Sonradan düşündüğümde, tüm bu olumlu anlatısına karşın denemelerimiz arasında en önemli fark olarak şunu gördüm: Benim duygu ve düşüncelerim!

Denemelerimde, anlatımımın odak noktasında genellikle ben yer alıyorum. Kendimle ilgili söylediklerim yanında o günlerde ya da geçmişte yaşadıklarımı, ele aldığım konu hakkında hissettiklerimi ve düşündüklerimi yazılarımda içtenlikle yansıtmaya çalışıyorum.
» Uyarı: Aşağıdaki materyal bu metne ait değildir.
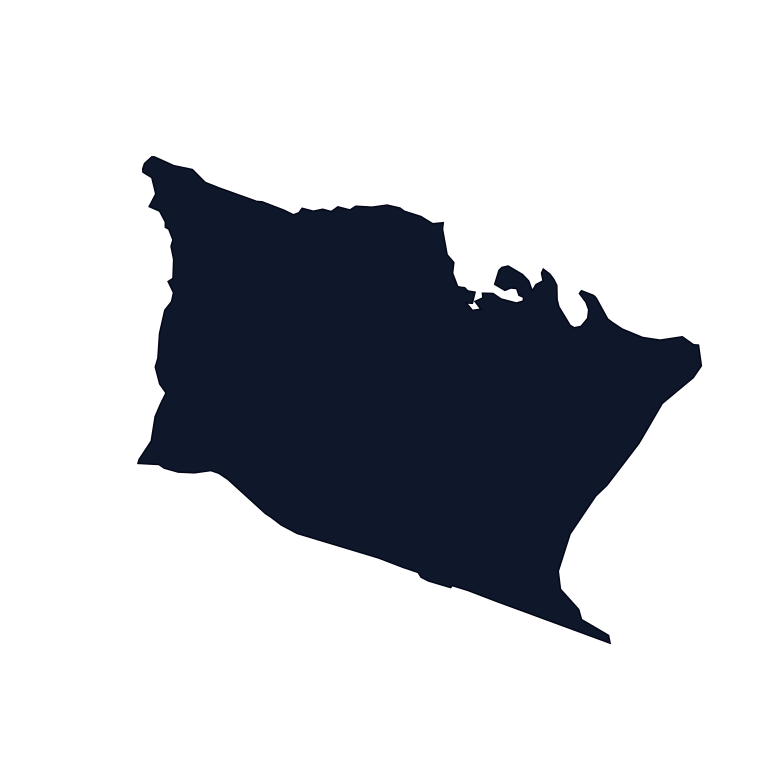 the district of Manatí, Puerto Rico, rotated 109°
{"feature_id": "32010507B74616121786134", "entity_name": "Manatí", "entity_type": "district", "adm_level": 2, "iso_a3": "PRI", "parent_name": "Puerto Rico", "parent_adm1": "", "projection": "equal_earth", "projection_center": [-66.506, 18.418], "detail": "fine", "context": "isolated", "style": "filled", "palette": "ink", "viewbox_px": 768, "rotation_deg": 109, "n_neighbors": 0, "source": "geoboundaries", "source_scale": "gbopen_adm2", "svg_char_len": 2142}
<svg xmlns="http://www.w3.org/2000/svg" viewBox="0 0 768 768"><g transform="rotate(109 384 384)"><path d="M475.6,588.8L489.3,589.8L513.7,585.5L535.0,591.0L539.2,590.8L533.4,570.6L535.1,564.5L534.3,549.9L529.7,534.3L522.2,519.5L522.2,511.1L525.0,500.6L545.2,453.7L546.6,447.9L550.8,435.2L553.6,417.5L550.3,332.6L551.2,305.8L551.1,290.4L554.7,285.9L555.8,277.5L554.8,254.7L552.4,254.0L551.9,237.9L553.0,204.8L553.3,189.1L555.5,85.8L549.5,89.3L548.6,89.8L542.4,120.5L533.8,126.5L520.6,150.3L517.8,151.7L504.2,158.3L465.3,159.2L465.2,159.2L452.9,155.9L420.9,147.3L409.1,141.2L407.6,140.4L403.2,138.9L384.4,132.6L357.1,123.6L336.4,119.4L328.0,117.8L325.1,117.2L311.8,114.6L308.9,112.8L297.5,105.9L294.0,103.8L279.7,95.1L277.5,93.7L270.6,91.8L263.5,89.8L245.2,99.1L244.8,99.3L246.1,104.1L242.2,117.3L252.6,137.2L255.8,154.6L254.5,176.5L251.4,188.5L249.6,193.8L234.3,210.6L233.0,212.4L232.0,214.8L231.5,227.7L234.8,228.7L241.0,219.6L247.2,214.6L255.6,212.8L265.4,216.5L268.9,222.4L267.9,227.1L254.0,243.8L247.8,247.8L234.5,252.7L229.8,257.5L226.1,262.9L223.5,270.8L227.9,271.2L234.7,267.2L240.5,272.7L247.7,274.1L239.5,280.7L235.4,288.6L232.0,305.0L235.4,310.5L239.2,312.3L253.7,311.8L256.1,300.2L251.9,295.3L250.6,289.6L256.2,285.3L256.6,280.2L260.3,279.4L264.3,285.2L265.5,301.0L262.9,310.4L266.1,320.5L270.4,318.6L276.3,324.9L281.7,316.8L285.6,324.3L280.6,332.7L278.9,326.7L267.5,327.8L268.7,335.1L266.7,339.1L267.5,342.7L267.9,346.0L256.9,355.2L246.4,357.5L241.2,366.4L218.7,379.0L212.2,380.5L216.6,390.1L214.8,398.4L213.6,403.5L214.0,421.2L212.4,426.2L213.8,439.3L220.7,452.9L225.1,468.6L230.5,472.8L231.5,485.3L238.1,490.0L238.7,498.9L243.6,507.0L244.5,518.6L249.8,520.2L253.5,524.7L252.2,535.3L251.4,558.6L252.8,563.9L252.3,603.5L251.6,618.7L243.6,635.0L246.0,653.9L244.0,675.1L244.8,677.5L253.4,682.2L259.0,682.2L262.2,680.9L264.5,670.7L278.6,661.7L292.7,663.8L293.6,652.5L302.0,643.5L307.0,641.8L307.7,637.9L316.4,630.5L323.2,630.2L334.6,623.5L352.9,617.9L357.4,621.5L366.1,612.8L375.3,611.7L385.6,615.3L409.3,612.7L433.2,606.2L442.4,605.8L457.0,596.1L463.4,587.2L475.6,588.8Z" fill="#0f172a" stroke="#020617" stroke-width="1.5"/></g></svg>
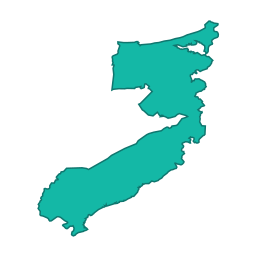 Western Area Urban, Western, Sierra Leone (Equal Earth projection), rotated 92°
{"feature_id": "65957751B7442620669158", "entity_name": "Western Area Urban", "entity_type": "district", "adm_level": 2, "iso_a3": "SLE", "parent_name": "Sierra Leone", "parent_adm1": "Western", "projection": "equal_earth", "projection_center": [-13.216, 8.449], "detail": "fine", "context": "isolated", "style": "filled", "palette": "teal", "viewbox_px": 256, "rotation_deg": 92, "n_neighbors": 0, "source": "geoboundaries", "source_scale": "gbopen_adm2", "svg_char_len": 5649}
<svg xmlns="http://www.w3.org/2000/svg" viewBox="0 0 256 256"><g transform="rotate(92 128 128)"><path d="M228.1,180.4L227.6,179.6L229.9,178.4L231.9,178.6L233.0,179.2L233.8,180.3L236.2,180.7L237.2,180.1L237.7,178.7L236.8,176.9L235.7,176.1L234.3,174.1L232.8,168.7L232.3,168.4L231.8,166.5L230.7,164.8L229.4,166.0L229.2,167.8L228.6,167.3L228.0,167.9L228.1,168.4L227.5,168.3L226.3,169.4L226.0,168.9L224.5,168.3L224.3,168.4L224.6,168.9L224.1,169.0L223.9,168.0L223.4,168.2L223.2,167.8L222.9,167.9L221.1,166.8L219.9,166.8L219.8,167.2L218.7,165.2L218.0,165.4L217.7,164.9L216.2,164.6L215.8,163.8L216.0,163.1L216.8,162.7L216.5,161.2L215.2,160.1L215.0,159.5L213.9,158.7L210.5,154.6L208.4,150.7L207.9,150.7L207.9,149.2L207.4,148.3L207.0,148.0L206.6,148.3L206.9,147.4L205.5,147.1L206.6,146.7L206.7,146.3L204.5,140.0L203.3,138.5L203.5,138.2L203.2,137.8L204.0,138.1L203.6,135.8L202.7,134.7L202.6,134.1L201.8,133.9L201.3,129.7L200.6,129.6L200.2,130.0L200.6,129.0L200.5,128.1L198.8,125.6L197.2,122.3L196.7,121.9L196.3,122.1L196.1,119.8L191.7,116.2L189.8,115.7L189.1,115.1L188.1,115.1L187.2,115.7L187.1,114.5L186.6,114.5L186.6,114.1L186.1,114.4L186.1,113.5L185.3,112.1L183.7,110.9L183.5,111.4L183.2,111.2L183.6,110.2L183.0,109.1L182.8,105.2L180.2,102.4L180.8,99.8L179.4,96.0L178.4,95.1L176.8,92.5L174.7,91.0L171.9,87.5L170.2,86.1L168.4,83.5L168.0,81.7L167.0,79.7L166.7,78.4L165.4,77.8L161.6,79.8L161.5,79.3L162.4,76.8L162.4,75.8L162.9,74.4L162.8,73.3L162.2,72.4L160.7,71.1L159.7,70.9L156.8,73.5L155.5,73.1L154.7,73.3L153.2,72.6L151.6,70.7L150.2,71.6L149.6,71.5L149.6,72.9L148.3,73.8L146.4,73.3L145.8,72.3L144.6,71.8L143.9,71.9L142.2,73.4L141.3,73.2L139.7,70.0L139.9,67.5L140.8,65.6L140.8,65.1L138.8,65.6L138.2,65.0L137.0,64.9L136.1,66.7L134.7,65.2L135.1,64.8L135.1,63.1L135.5,61.9L136.8,61.4L138.8,62.4L140.3,61.1L139.8,60.1L140.5,59.4L140.6,58.3L140.2,57.1L139.6,56.5L137.9,56.8L136.5,56.2L133.0,52.7L132.6,51.7L131.7,50.9L123.3,50.8L123.2,54.3L119.4,56.6L116.3,56.2L114.0,56.7L113.2,56.1L111.5,56.1L110.4,54.7L109.7,54.4L109.1,54.7L109.5,55.4L108.1,58.0L107.7,58.4L107.1,58.0L107.0,58.4L105.4,56.4L104.1,55.6L103.2,52.7L102.8,52.4L99.8,55.1L98.9,54.5L96.9,56.5L96.5,57.0L96.7,57.7L96.5,58.4L94.6,59.3L94.4,59.9L94.5,61.2L94.1,62.3L93.1,62.0L92.4,61.4L90.8,61.3L89.0,58.3L88.6,56.1L87.0,54.3L86.8,53.1L86.2,52.4L86.6,53.6L83.9,51.3L82.9,52.0L81.2,52.0L79.4,53.0L77.9,55.6L77.2,57.5L76.5,58.3L76.4,59.1L76.7,61.4L76.5,61.9L76.8,62.9L77.1,63.3L78.3,63.4L78.6,64.9L79.9,66.0L79.8,66.3L77.4,66.0L74.0,67.6L72.8,67.5L72.2,66.4L72.2,65.5L70.6,64.7L70.3,63.4L70.6,62.2L71.0,62.1L71.2,61.6L70.8,61.1L69.6,61.7L69.3,62.9L68.4,62.7L67.5,61.3L67.5,60.0L69.0,57.9L67.6,55.3L66.0,51.0L64.5,50.6L63.2,48.7L62.2,47.9L60.1,46.7L58.7,46.6L57.5,45.6L53.8,49.8L53.9,51.6L52.8,53.2L52.3,53.1L52.5,53.4L52.2,53.9L52.3,55.3L52.6,55.6L52.9,57.1L50.2,61.3L50.8,62.8L50.7,63.5L51.2,63.6L51.2,64.6L50.8,64.2L49.6,65.0L49.7,66.7L49.1,67.5L49.2,68.1L49.5,68.2L49.3,68.3L49.4,69.3L49.7,69.7L49.5,70.5L49.0,70.9L48.8,70.6L47.6,70.5L47.3,71.2L46.4,71.2L46.3,72.2L47.5,76.5L47.5,77.0L47.2,77.3L47.4,78.4L46.3,80.3L46.1,81.5L44.8,81.9L44.7,83.2L43.9,84.7L43.1,81.1L44.9,75.9L44.0,72.2L43.0,72.4L42.8,69.9L41.8,70.1L42.0,69.5L41.6,69.1L42.5,68.5L42.6,67.9L41.9,67.6L42.8,67.4L42.7,65.5L42.2,63.4L41.4,62.5L40.0,62.1L39.0,62.7L38.4,63.6L38.4,62.8L39.3,60.7L39.4,59.7L40.1,59.9L40.4,59.3L40.7,57.4L41.4,57.1L43.1,54.3L45.7,53.9L48.5,54.7L48.6,54.0L49.9,52.6L50.9,52.8L50.1,51.3L48.7,50.6L45.1,50.5L43.4,50.0L42.1,48.5L41.3,46.7L40.6,46.5L38.7,47.4L37.2,47.1L35.6,45.2L34.2,41.8L33.2,41.1L31.1,41.0L29.3,41.8L28.7,42.6L28.5,44.7L28.1,45.3L26.9,45.8L24.8,45.7L22.2,42.1L21.7,41.7L20.6,41.8L20.1,46.2L19.6,46.8L19.1,48.9L18.4,49.5L18.3,50.8L22.2,54.8L24.6,54.2L25.6,54.7L28.3,59.4L29.3,61.6L32.9,72.2L34.9,76.1L36.0,79.3L37.0,83.7L38.8,88.9L39.9,94.9L41.5,100.1L42.1,104.3L43.2,108.2L44.3,117.6L45.2,118.7L44.4,118.9L44.0,120.2L43.5,120.3L43.0,121.1L42.3,120.3L41.9,121.0L41.3,121.2L41.4,122.7L42.2,124.6L42.7,131.8L42.8,135.7L42.3,141.1L44.2,141.0L45.4,139.4L46.2,139.1L51.5,140.7L53.1,140.4L54.6,141.4L56.3,145.2L57.0,146.1L57.9,146.3L59.7,145.8L61.9,145.8L63.2,145.2L65.5,146.0L65.5,144.3L66.1,144.2L68.8,145.0L75.0,144.1L90.6,145.4L89.8,144.0L89.0,138.5L88.9,132.8L88.4,130.4L88.3,122.7L87.2,122.0L86.1,116.7L87.3,117.2L88.2,116.3L87.7,114.7L86.9,113.2L83.6,112.8L83.2,111.7L85.7,108.2L86.7,108.9L87.8,109.1L88.0,107.9L90.7,105.1L103.1,116.5L103.9,118.1L109.4,114.3L110.4,112.6L114.3,108.1L115.0,103.4L111.2,99.2L114.8,96.5L114.1,94.8L114.2,94.1L115.4,95.3L115.0,93.0L115.4,91.1L116.8,88.3L116.5,88.1L116.5,86.7L114.8,81.3L112.7,79.1L111.8,77.2L113.6,70.0L114.5,68.8L115.8,71.5L116.8,74.4L122.6,78.3L123.7,79.6L124.5,84.1L125.1,84.6L125.9,84.6L126.8,86.5L126.8,86.9L125.8,88.1L125.8,89.3L127.3,91.9L129.6,94.6L131.3,102.1L132.9,106.9L134.0,109.0L140.3,117.3L143.4,119.1L148.6,130.5L156.0,143.6L159.2,147.1L170.8,166.0L169.9,168.1L169.4,172.5L170.4,188.0L173.7,190.8L174.2,193.3L176.0,193.9L176.2,195.0L176.7,195.6L179.4,197.8L180.3,197.8L181.5,196.2L182.0,196.1L182.6,198.6L185.6,199.8L185.6,202.5L188.3,204.1L190.5,204.1L191.3,204.7L191.7,205.6L191.8,206.8L191.3,208.8L191.7,209.6L194.0,209.5L196.8,211.0L198.8,210.9L200.3,212.4L201.3,212.7L202.2,212.0L203.2,212.2L204.0,213.2L205.3,213.6L207.5,215.0L208.9,214.0L211.6,215.0L214.4,212.8L217.8,212.9L218.5,212.3L219.0,209.7L220.6,205.6L221.4,204.4L223.0,203.6L223.7,202.9L223.4,201.3L219.3,196.0L219.0,194.9L219.3,193.2L219.9,191.9L222.7,188.2L224.2,185.2L224.8,185.0L225.7,186.0L226.6,189.0L227.4,189.9L228.0,189.6L228.5,188.7L230.3,186.9L230.7,186.1L230.6,185.0L228.1,182.4L228.1,180.4Z" fill="#14b8a6" stroke="#0f766e" stroke-width="1.5"/></g></svg>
Yayımlandıklarında, benzer yaşanmışlıklar ve duygulanmalar içinde olan okurlarla sanal bir bağ kurduğumu düşünüyorum. Bir şairin dizesinden, bir öykünün kahramanından benim de etkilendiğim gibi…

Yuval Noah Harari’nin Neksus adlı kitabında, Taş Devri’nden günümüz yapay zekâsına kadar ele aldığı ağları okumuştum. Ayrıca kitapta bu gücün, bilgiyi üretme, işleme ve yaymada insan zekâsıyla kıyaslanamayacağını da anlatıyor. Yine yazar, bir söyleşisinde yapay zekânın yeni bir din yaratabileceğini ileri sürüyor. Öyle ki ChatGPT gibi modellerle, kutsal metinler yazılabileceğini ve bir inananlar topluluğu oluşturulabileceğini söylüyor.

Yapay zekânın bilim ve teknolojiye sağladığı sınırsız olanaklar yanında geleceğin dünyasını nasıl oluşturabileceğini farklı yayınlarda sıkça okuyoruz. Bu konudaki sınırlı bilgimle söze katılmamın elbette ki bir anlamı yok. Söyleyeceklerimle, bu olanaklardan yararlandıklarını gördüğüm, özellikle gençler yanında gülünç durumlara düşebilirim. Bu yüzden haddimi çok aşmadan, yalnızca deneme türünün sınırları içinde söyleşmek istedim.